GSA Connects 2024 Meeting in Anaheim, California

Paper No. 217-11
Presentation Time: 4:25 PM

ISOTOPIC EVIDENCE THAT GRANITES FORM BY REACTION FROM PRE-EXISTING GABBRO


LUNDSTROM, Craig, Department of Geology, University of Illinois-Urbana Champaign, 3026 Natural History Bldg, 1301 W. Green Street, Urbana, IL 61801, VELAZQUEZ-SANCHEZ, Mario, LLNL, Livermore, CA 86341 and BRUCKEL, Karoline, CNRS, Clermont, clermont 61853, France

How silicic magma forms, emplaces and/or erupts from the crust is fundamental to our understanding of the Earth. Seismological images fail to show any large tanks of magma despite the enormous size of plutons and super-eruption ignimbrite magma chambers (>100s km2 scale); yet magnetotellurics show the same areas can be very electrically conductive. We have posited that silicic magmas form by top down emplacement of andesite sills coupled with a crystal-rich reaction process within a moving temperature gradient zone. We suggested that “every granite was once a gabbro [1]”. We then proposed a two-stage differentiation process adding the important role of upflow of cool (~500°C) water-rich silicate liquids (e’ conductive) to silicic magma formation [2].

Whole rock analyses of spatially connected mafic and silicic rocks show distinct Sr isotope ratios at Torres del Paine (Chile) and Aztec Wash (NV) plutons. However, based on laser ablation MCICPMS, 87Sr/86Sr of plagioclase in granites located just above related mafic complex rocks in both plutons overlaps those of gabbro—fully consistent with the hypothesis that granite formed by reaction from gabbro. We will also present cathodoluminescence mosaics of mafic complex rocks whereby plagioclase grains preserve unmistakable relict textures of amphibole—explained as amphibole rich rocks react into diorites (and then into granite).
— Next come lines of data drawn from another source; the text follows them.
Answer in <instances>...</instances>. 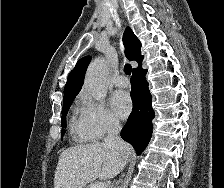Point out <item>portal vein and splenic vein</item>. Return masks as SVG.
Masks as SVG:
<instances>
[{
	"mask_svg": "<svg viewBox=\"0 0 224 188\" xmlns=\"http://www.w3.org/2000/svg\"><path fill=\"white\" fill-rule=\"evenodd\" d=\"M91 188H106V185L102 182H97V183L91 184Z\"/></svg>",
	"mask_w": 224,
	"mask_h": 188,
	"instance_id": "portal-vein-and-splenic-vein-1",
	"label": "portal vein and splenic vein"
}]
</instances>
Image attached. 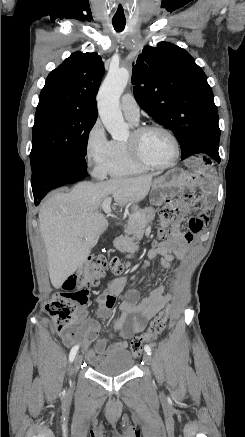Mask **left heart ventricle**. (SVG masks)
Wrapping results in <instances>:
<instances>
[{
  "label": "left heart ventricle",
  "instance_id": "1",
  "mask_svg": "<svg viewBox=\"0 0 245 437\" xmlns=\"http://www.w3.org/2000/svg\"><path fill=\"white\" fill-rule=\"evenodd\" d=\"M130 138L131 134L127 140ZM138 148L145 160L155 164L168 163L174 155L171 140L159 130H150L144 133L138 140Z\"/></svg>",
  "mask_w": 245,
  "mask_h": 437
}]
</instances>
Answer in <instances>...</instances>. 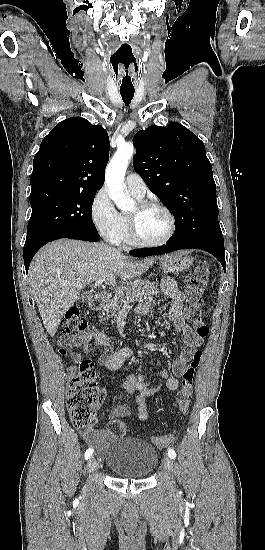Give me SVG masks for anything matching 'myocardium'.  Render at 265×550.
Returning a JSON list of instances; mask_svg holds the SVG:
<instances>
[{"label": "myocardium", "instance_id": "f54148a6", "mask_svg": "<svg viewBox=\"0 0 265 550\" xmlns=\"http://www.w3.org/2000/svg\"><path fill=\"white\" fill-rule=\"evenodd\" d=\"M137 210L138 212H142L151 208H156L165 213L169 220V229L165 237L159 241H145L140 238L137 230V221H136V215L134 214H128V228H129V236L131 243L134 246L142 247V248H154V247H160L168 243L176 230V219L174 214L171 212V210L166 207L165 205L157 202V201H149V200H143L139 201L137 203Z\"/></svg>", "mask_w": 265, "mask_h": 550}]
</instances>
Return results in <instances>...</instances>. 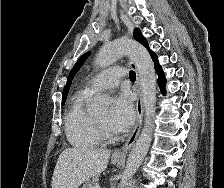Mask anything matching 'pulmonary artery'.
<instances>
[{
	"label": "pulmonary artery",
	"mask_w": 224,
	"mask_h": 188,
	"mask_svg": "<svg viewBox=\"0 0 224 188\" xmlns=\"http://www.w3.org/2000/svg\"><path fill=\"white\" fill-rule=\"evenodd\" d=\"M125 76V69L121 67H113L102 71L93 77L85 87L90 93L115 88L122 77Z\"/></svg>",
	"instance_id": "e3ab8cb5"
}]
</instances>
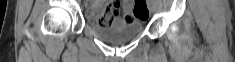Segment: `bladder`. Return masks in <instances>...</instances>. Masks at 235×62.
I'll use <instances>...</instances> for the list:
<instances>
[{
	"mask_svg": "<svg viewBox=\"0 0 235 62\" xmlns=\"http://www.w3.org/2000/svg\"><path fill=\"white\" fill-rule=\"evenodd\" d=\"M90 29L99 39L108 43L119 44L128 42L141 34L143 24L140 19H117L108 26L90 23Z\"/></svg>",
	"mask_w": 235,
	"mask_h": 62,
	"instance_id": "obj_1",
	"label": "bladder"
}]
</instances>
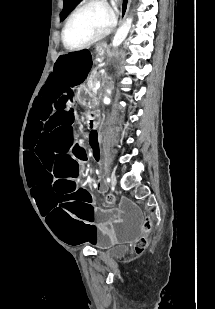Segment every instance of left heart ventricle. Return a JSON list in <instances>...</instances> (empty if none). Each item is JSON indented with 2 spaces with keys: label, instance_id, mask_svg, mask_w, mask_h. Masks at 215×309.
<instances>
[{
  "label": "left heart ventricle",
  "instance_id": "obj_1",
  "mask_svg": "<svg viewBox=\"0 0 215 309\" xmlns=\"http://www.w3.org/2000/svg\"><path fill=\"white\" fill-rule=\"evenodd\" d=\"M105 11L99 8L87 9L79 13L70 24L66 40L70 46L80 45V41H89L90 34L95 29H103L107 25V18H104Z\"/></svg>",
  "mask_w": 215,
  "mask_h": 309
}]
</instances>
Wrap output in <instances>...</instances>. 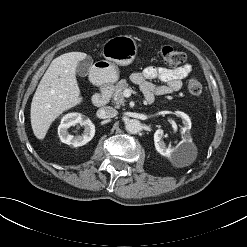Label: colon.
<instances>
[{"label":"colon","instance_id":"1","mask_svg":"<svg viewBox=\"0 0 247 247\" xmlns=\"http://www.w3.org/2000/svg\"><path fill=\"white\" fill-rule=\"evenodd\" d=\"M162 61L168 66H178L185 62L186 56L183 52L171 47L164 46L160 51ZM188 92L198 97L202 94V84L196 77H191L187 83Z\"/></svg>","mask_w":247,"mask_h":247}]
</instances>
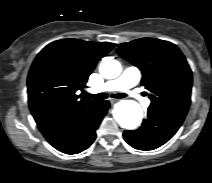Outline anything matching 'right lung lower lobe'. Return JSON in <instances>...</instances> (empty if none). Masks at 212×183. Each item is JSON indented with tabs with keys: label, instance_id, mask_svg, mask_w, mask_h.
<instances>
[{
	"label": "right lung lower lobe",
	"instance_id": "obj_1",
	"mask_svg": "<svg viewBox=\"0 0 212 183\" xmlns=\"http://www.w3.org/2000/svg\"><path fill=\"white\" fill-rule=\"evenodd\" d=\"M109 107L108 101H100L91 108L59 116L38 127L57 150L66 154H77L94 142L96 130Z\"/></svg>",
	"mask_w": 212,
	"mask_h": 183
}]
</instances>
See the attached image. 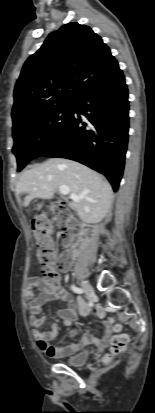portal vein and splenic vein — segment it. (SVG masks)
I'll list each match as a JSON object with an SVG mask.
<instances>
[{
  "label": "portal vein and splenic vein",
  "mask_w": 155,
  "mask_h": 413,
  "mask_svg": "<svg viewBox=\"0 0 155 413\" xmlns=\"http://www.w3.org/2000/svg\"><path fill=\"white\" fill-rule=\"evenodd\" d=\"M59 191H60V193H61L62 195H68V194H70V197H71L72 200H78V199L80 198V196L76 195L75 193H72V192L70 191V188H69L68 186L61 185V186L59 187Z\"/></svg>",
  "instance_id": "18ae733b"
}]
</instances>
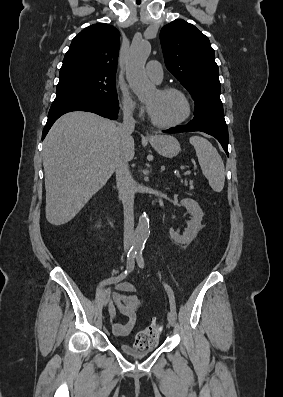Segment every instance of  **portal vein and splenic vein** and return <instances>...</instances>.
Instances as JSON below:
<instances>
[{"instance_id":"18ae733b","label":"portal vein and splenic vein","mask_w":283,"mask_h":397,"mask_svg":"<svg viewBox=\"0 0 283 397\" xmlns=\"http://www.w3.org/2000/svg\"><path fill=\"white\" fill-rule=\"evenodd\" d=\"M190 174H191V171L188 170V171L184 172L182 175H183V176H188V175H190Z\"/></svg>"}]
</instances>
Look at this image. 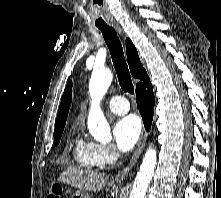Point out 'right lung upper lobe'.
<instances>
[{
	"label": "right lung upper lobe",
	"mask_w": 221,
	"mask_h": 198,
	"mask_svg": "<svg viewBox=\"0 0 221 198\" xmlns=\"http://www.w3.org/2000/svg\"><path fill=\"white\" fill-rule=\"evenodd\" d=\"M126 52H127V61H128L132 76L134 78L140 79V82L136 84V87H137L140 84H142V82L149 79V77L141 64L137 50L134 47L130 39H126ZM71 91H72V82L70 81L64 90L61 104L59 106L58 116H57L56 125H55V132L64 129V126L66 124L68 111H69L70 104L72 101Z\"/></svg>",
	"instance_id": "cb5924a9"
}]
</instances>
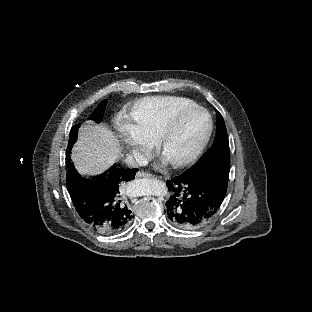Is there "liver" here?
I'll use <instances>...</instances> for the list:
<instances>
[{"label": "liver", "mask_w": 312, "mask_h": 312, "mask_svg": "<svg viewBox=\"0 0 312 312\" xmlns=\"http://www.w3.org/2000/svg\"><path fill=\"white\" fill-rule=\"evenodd\" d=\"M119 140L106 124L91 121L79 129L71 159L82 176H96L108 170L120 157Z\"/></svg>", "instance_id": "liver-1"}]
</instances>
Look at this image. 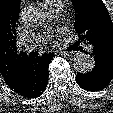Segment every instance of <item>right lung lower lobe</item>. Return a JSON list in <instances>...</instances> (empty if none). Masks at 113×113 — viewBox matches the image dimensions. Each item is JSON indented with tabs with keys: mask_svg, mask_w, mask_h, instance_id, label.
I'll list each match as a JSON object with an SVG mask.
<instances>
[{
	"mask_svg": "<svg viewBox=\"0 0 113 113\" xmlns=\"http://www.w3.org/2000/svg\"><path fill=\"white\" fill-rule=\"evenodd\" d=\"M53 57V53L43 54L36 58L28 57L17 76L7 85L25 98H36L41 95L48 84V66Z\"/></svg>",
	"mask_w": 113,
	"mask_h": 113,
	"instance_id": "98d812e1",
	"label": "right lung lower lobe"
}]
</instances>
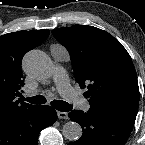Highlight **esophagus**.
I'll list each match as a JSON object with an SVG mask.
<instances>
[{"label": "esophagus", "mask_w": 145, "mask_h": 145, "mask_svg": "<svg viewBox=\"0 0 145 145\" xmlns=\"http://www.w3.org/2000/svg\"><path fill=\"white\" fill-rule=\"evenodd\" d=\"M57 116L59 119H68V114L66 112L58 111Z\"/></svg>", "instance_id": "obj_1"}]
</instances>
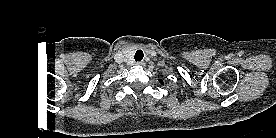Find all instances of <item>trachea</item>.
<instances>
[{
	"label": "trachea",
	"instance_id": "obj_1",
	"mask_svg": "<svg viewBox=\"0 0 276 138\" xmlns=\"http://www.w3.org/2000/svg\"><path fill=\"white\" fill-rule=\"evenodd\" d=\"M143 57H144L143 51L142 50H137L136 53H135V56H134L135 61L139 62L143 59Z\"/></svg>",
	"mask_w": 276,
	"mask_h": 138
}]
</instances>
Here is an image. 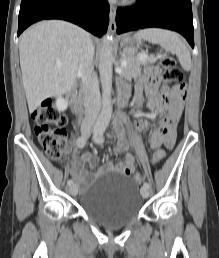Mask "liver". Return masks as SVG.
I'll use <instances>...</instances> for the list:
<instances>
[{
  "label": "liver",
  "instance_id": "liver-1",
  "mask_svg": "<svg viewBox=\"0 0 219 258\" xmlns=\"http://www.w3.org/2000/svg\"><path fill=\"white\" fill-rule=\"evenodd\" d=\"M87 35L82 28L60 20L39 22L21 35L20 67L30 111L46 98L70 91Z\"/></svg>",
  "mask_w": 219,
  "mask_h": 258
}]
</instances>
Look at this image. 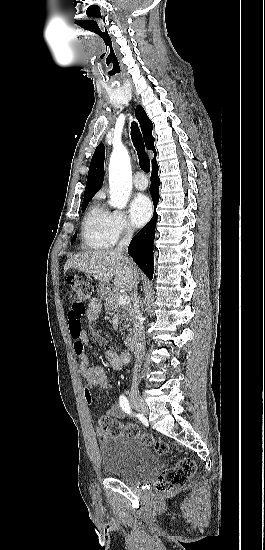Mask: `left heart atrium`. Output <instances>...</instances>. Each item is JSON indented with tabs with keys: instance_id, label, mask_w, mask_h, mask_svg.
Instances as JSON below:
<instances>
[{
	"instance_id": "39dd6f15",
	"label": "left heart atrium",
	"mask_w": 265,
	"mask_h": 550,
	"mask_svg": "<svg viewBox=\"0 0 265 550\" xmlns=\"http://www.w3.org/2000/svg\"><path fill=\"white\" fill-rule=\"evenodd\" d=\"M152 215V204L144 194L136 195L130 203V218L134 225L143 226Z\"/></svg>"
}]
</instances>
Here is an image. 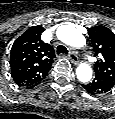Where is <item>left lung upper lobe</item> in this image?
I'll return each mask as SVG.
<instances>
[{
  "instance_id": "5c2ea615",
  "label": "left lung upper lobe",
  "mask_w": 115,
  "mask_h": 119,
  "mask_svg": "<svg viewBox=\"0 0 115 119\" xmlns=\"http://www.w3.org/2000/svg\"><path fill=\"white\" fill-rule=\"evenodd\" d=\"M88 33L95 55H100V60L95 64V73L115 82V34L102 25L88 28Z\"/></svg>"
}]
</instances>
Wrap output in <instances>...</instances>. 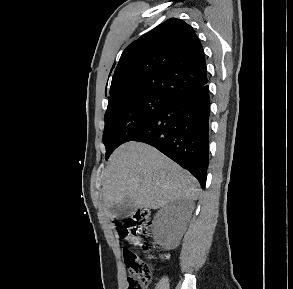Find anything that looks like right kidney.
<instances>
[{"mask_svg":"<svg viewBox=\"0 0 293 289\" xmlns=\"http://www.w3.org/2000/svg\"><path fill=\"white\" fill-rule=\"evenodd\" d=\"M189 207L182 200L164 206L154 217V228L167 248L177 246L187 228Z\"/></svg>","mask_w":293,"mask_h":289,"instance_id":"1","label":"right kidney"}]
</instances>
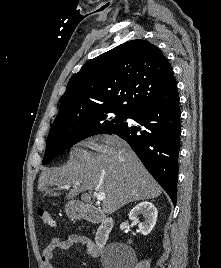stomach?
<instances>
[{
  "label": "stomach",
  "instance_id": "stomach-1",
  "mask_svg": "<svg viewBox=\"0 0 221 268\" xmlns=\"http://www.w3.org/2000/svg\"><path fill=\"white\" fill-rule=\"evenodd\" d=\"M65 212L68 217L73 218V219H80L84 217L86 213V209L83 205L77 203V202H68L65 205Z\"/></svg>",
  "mask_w": 221,
  "mask_h": 268
}]
</instances>
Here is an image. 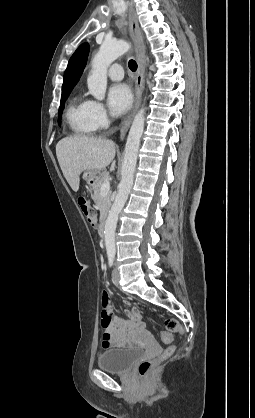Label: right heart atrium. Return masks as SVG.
I'll list each match as a JSON object with an SVG mask.
<instances>
[{
  "instance_id": "obj_1",
  "label": "right heart atrium",
  "mask_w": 255,
  "mask_h": 418,
  "mask_svg": "<svg viewBox=\"0 0 255 418\" xmlns=\"http://www.w3.org/2000/svg\"><path fill=\"white\" fill-rule=\"evenodd\" d=\"M90 114L95 129H103L108 125V114L102 103L91 101Z\"/></svg>"
}]
</instances>
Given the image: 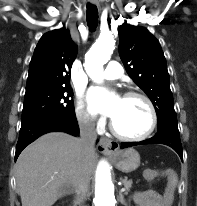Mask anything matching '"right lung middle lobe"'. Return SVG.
Segmentation results:
<instances>
[{
    "label": "right lung middle lobe",
    "instance_id": "dd1d6c3e",
    "mask_svg": "<svg viewBox=\"0 0 197 206\" xmlns=\"http://www.w3.org/2000/svg\"><path fill=\"white\" fill-rule=\"evenodd\" d=\"M72 96L68 85L26 89L21 125L44 117L74 115Z\"/></svg>",
    "mask_w": 197,
    "mask_h": 206
}]
</instances>
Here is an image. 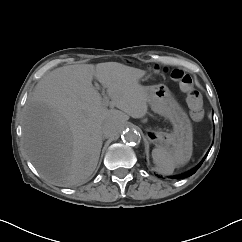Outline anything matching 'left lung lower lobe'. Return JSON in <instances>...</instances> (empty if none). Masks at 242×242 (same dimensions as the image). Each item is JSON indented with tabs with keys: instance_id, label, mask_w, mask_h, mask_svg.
Here are the masks:
<instances>
[{
	"instance_id": "1",
	"label": "left lung lower lobe",
	"mask_w": 242,
	"mask_h": 242,
	"mask_svg": "<svg viewBox=\"0 0 242 242\" xmlns=\"http://www.w3.org/2000/svg\"><path fill=\"white\" fill-rule=\"evenodd\" d=\"M207 154H208V153H207ZM207 154H206V156H207ZM206 156L204 157V159L206 158ZM204 159L201 161V163H200V164H199V165H198L193 171H191L190 173H187V174H185V175H182V176H180V177H177V179H183V178H185V177H188V176L194 174V173L197 171V169L201 166V164L203 163Z\"/></svg>"
}]
</instances>
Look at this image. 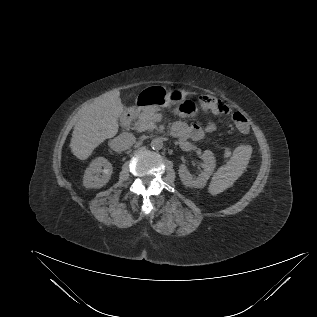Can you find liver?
Instances as JSON below:
<instances>
[{"mask_svg":"<svg viewBox=\"0 0 317 317\" xmlns=\"http://www.w3.org/2000/svg\"><path fill=\"white\" fill-rule=\"evenodd\" d=\"M120 92L102 94L85 107L74 126L70 148L74 156L86 160L102 142L118 132V117L123 112Z\"/></svg>","mask_w":317,"mask_h":317,"instance_id":"1","label":"liver"}]
</instances>
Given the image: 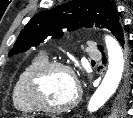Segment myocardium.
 Segmentation results:
<instances>
[{"instance_id":"myocardium-1","label":"myocardium","mask_w":133,"mask_h":118,"mask_svg":"<svg viewBox=\"0 0 133 118\" xmlns=\"http://www.w3.org/2000/svg\"><path fill=\"white\" fill-rule=\"evenodd\" d=\"M67 71L74 79L76 85L75 97L62 106H51L45 103L40 95V87L43 78L53 70ZM25 93L30 104L39 111L47 113H65L72 110L80 101L81 92L76 83L75 73L71 66L60 61L46 62L30 73L25 83Z\"/></svg>"}]
</instances>
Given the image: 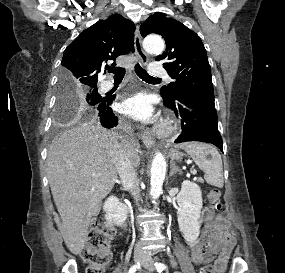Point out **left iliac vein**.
Returning <instances> with one entry per match:
<instances>
[{"label":"left iliac vein","mask_w":285,"mask_h":273,"mask_svg":"<svg viewBox=\"0 0 285 273\" xmlns=\"http://www.w3.org/2000/svg\"><path fill=\"white\" fill-rule=\"evenodd\" d=\"M143 267L145 269H147L148 271H150V272L154 271L153 261H152L151 257L148 254H146L145 257H144Z\"/></svg>","instance_id":"left-iliac-vein-1"}]
</instances>
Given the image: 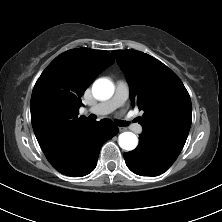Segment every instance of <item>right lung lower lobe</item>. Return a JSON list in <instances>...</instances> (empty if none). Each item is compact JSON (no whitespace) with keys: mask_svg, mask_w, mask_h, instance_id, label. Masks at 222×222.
I'll return each instance as SVG.
<instances>
[{"mask_svg":"<svg viewBox=\"0 0 222 222\" xmlns=\"http://www.w3.org/2000/svg\"><path fill=\"white\" fill-rule=\"evenodd\" d=\"M117 132L118 127L111 120L90 121L59 161H48L64 175L85 176L94 170L103 143Z\"/></svg>","mask_w":222,"mask_h":222,"instance_id":"obj_1","label":"right lung lower lobe"}]
</instances>
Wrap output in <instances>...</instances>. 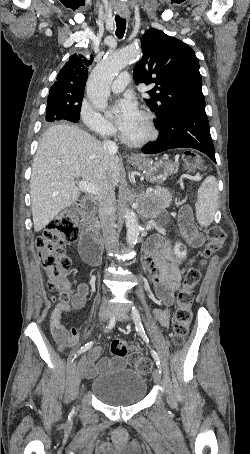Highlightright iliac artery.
<instances>
[{
	"mask_svg": "<svg viewBox=\"0 0 250 454\" xmlns=\"http://www.w3.org/2000/svg\"><path fill=\"white\" fill-rule=\"evenodd\" d=\"M115 322H116V319H115V317L113 316V317L109 320L108 325L106 326V329H107V330H108V329H112V328L114 327V325H115ZM92 345H93V342H92V341H91V342H88L87 344H85V345L77 352V354L80 355L81 353H83V352L89 350V349L92 347ZM76 356H77L76 354L73 356L72 362H73V360L76 358Z\"/></svg>",
	"mask_w": 250,
	"mask_h": 454,
	"instance_id": "82829eb1",
	"label": "right iliac artery"
}]
</instances>
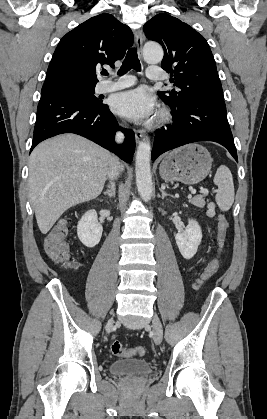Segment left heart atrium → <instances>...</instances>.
Segmentation results:
<instances>
[{
    "mask_svg": "<svg viewBox=\"0 0 267 419\" xmlns=\"http://www.w3.org/2000/svg\"><path fill=\"white\" fill-rule=\"evenodd\" d=\"M111 107L123 117L143 121L154 115L155 99L146 89L136 88L116 94Z\"/></svg>",
    "mask_w": 267,
    "mask_h": 419,
    "instance_id": "1",
    "label": "left heart atrium"
}]
</instances>
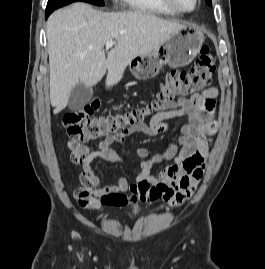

Does this same differentiation process produce silicic magmas for zoned ignimbrite super-eruptions? We find an identical behavior of Sr occurs in silicic and mafic rocks from the Carpenter Ridge tuff and Peach Springs tuff supereruptions, implying the same virtually melt-less process of silicic magma formation may occur in precursor magma chambers. Like volcanic suites[3], analysis of granite biotite shows highly radiogenic Sri ratios, again suggesting volcanic-plutonic equivalence. If this differentiation process indeed operates, serious hazards implications exist with major questions about how such mush zones melt and erupt remaining answered.

[1] Lundstrom(2016), IGR 58, 371-388; [2] Lundstrom et al.(2022), GSA Books, 553; [3] Charlier et al.( 2007), J. Pet, 1875-1894.